1. ## Critical points

$F(x) = \frac{p-4}{p^2+2}$

f(x) = p-4
f'(x) = -4
g(x) = $p^2 + 2$
g'(x) = 2p

$F'(x) = \frac{f'(x)g(x)-f(x)g'(x)}{g(x)^2}$

$F'(x)= \frac{-6p^2+8p-8}{(p^2+2)^2}

$

I understand that a critical number is where F'(x) is either c or DNE.

But as far as I can tell, neither the bottom nor the top can be equal to 0, which I think neglects both cases.

2. Originally Posted by CFem
$F(x) = \frac{p-4}{p^2+2}$

f(x) = p-4
f'(x) = -4
g(x) = $p^2 + 2$
g'(x) = 2p

$F'(x) = \frac{f'(x)g(x)-f(x)g'(x)}{g(x)^2}$

$F'(x)= \frac{-6p^2+8p-8}{(p^2+2)^2}

$

I understand that a critical number is where F'(x) is either c or DNE.

But as far as I can tell, neither the bottom nor the top can be equal to 0, which I think neglects both cases.
the derivative of $p-4$ is not $-4$

you also did the quotient rule incorrectly.

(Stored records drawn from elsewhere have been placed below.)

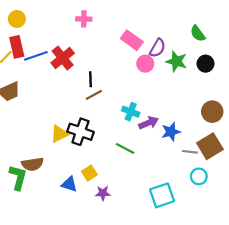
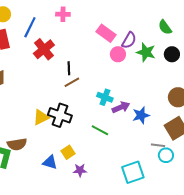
blue line: (36, 56) -> (30, 27), moved, turned -45
gray line: (190, 152) -> (158, 145), moved

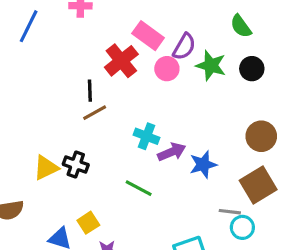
red cross: (44, 49) -> (121, 61), moved
black cross: (60, 115) -> (76, 165), size x0.7

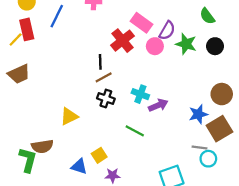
black cross: (76, 165) -> (106, 99), moved
blue star: (203, 165) -> (198, 114), moved

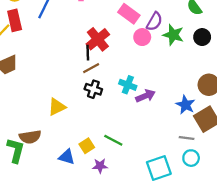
red cross: (123, 41) -> (98, 39), moved
blue star: (198, 114) -> (185, 105), turned -30
green line: (135, 131) -> (113, 140), moved
cyan circle: (208, 159) -> (191, 158), moved

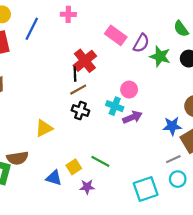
pink circle: (142, 37) -> (129, 90), moved
blue star: (185, 105) -> (172, 126), turned -30
gray line: (187, 138) -> (173, 159), turned -32

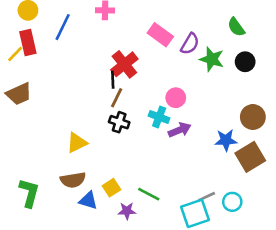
brown line: (78, 90) -> (117, 98), turned -35
brown semicircle: (17, 158) -> (73, 180), moved
gray line: (173, 159) -> (207, 197), moved
green line: (100, 161) -> (149, 194), moved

3. Originally Posted by CFem
$F(x) = \frac{p-4}{p^2+2}$

f(x) = p-4
f'(x) = -4
g(x) = $p^2 + 2$
g'(x) = 2p

$F'(x) = \frac{f'(x)g(x)-f(x)g'(x)}{g(x)^2}$

$F'(x)= \frac{-6p^2+8p-8}{(p^2+2)^2}

$

I understand that a critical number is where F'(x) is either c or DNE.

But as far as I can tell, neither the bottom nor the top can be equal to 0, which I think neglects both cases.
For one thing, you have $F(x)=\frac{p-4}{p^2+2}$. With respect to $x$, this is a constant function (and therefore has no critical points). I'm not sure if that's what you meant, but with the case $F(x)=\frac{x-4}{x^2+2}$, we have:

$f(x)=x-4$
$f'(x)=1$
$g(x)=x^2+2$
$g'(x)=2x$

Therefore, $F'(x)=\frac{x^2+2-2x(x-4)}{(x^2+2)^2}=\frac{-x^2+8x+2}{(x^2+2)^2}$

Using the quadratic formula on the numerator, we get that $F$ has two critical points (with horizontal tangent lines) at:

$x=\frac{-8\pm\sqrt{64+8}}{-2}=4\pm3\sqrt{2}$

$F'(x)$ is defined everywhere, so there are no vertical tangents.

----------------------

On a related note, it only makes sense to define a vertical tangent of $F$ at $x=a$ when:

1) $F'(a)$ is undefined.
2) $F(a)$ is defined.

Otherwise, you'll just get the equation for the asymptote.

Take for example, $F(x)=\sqrt{x}$ and investigate the behavior of the tangent line at $x=0$.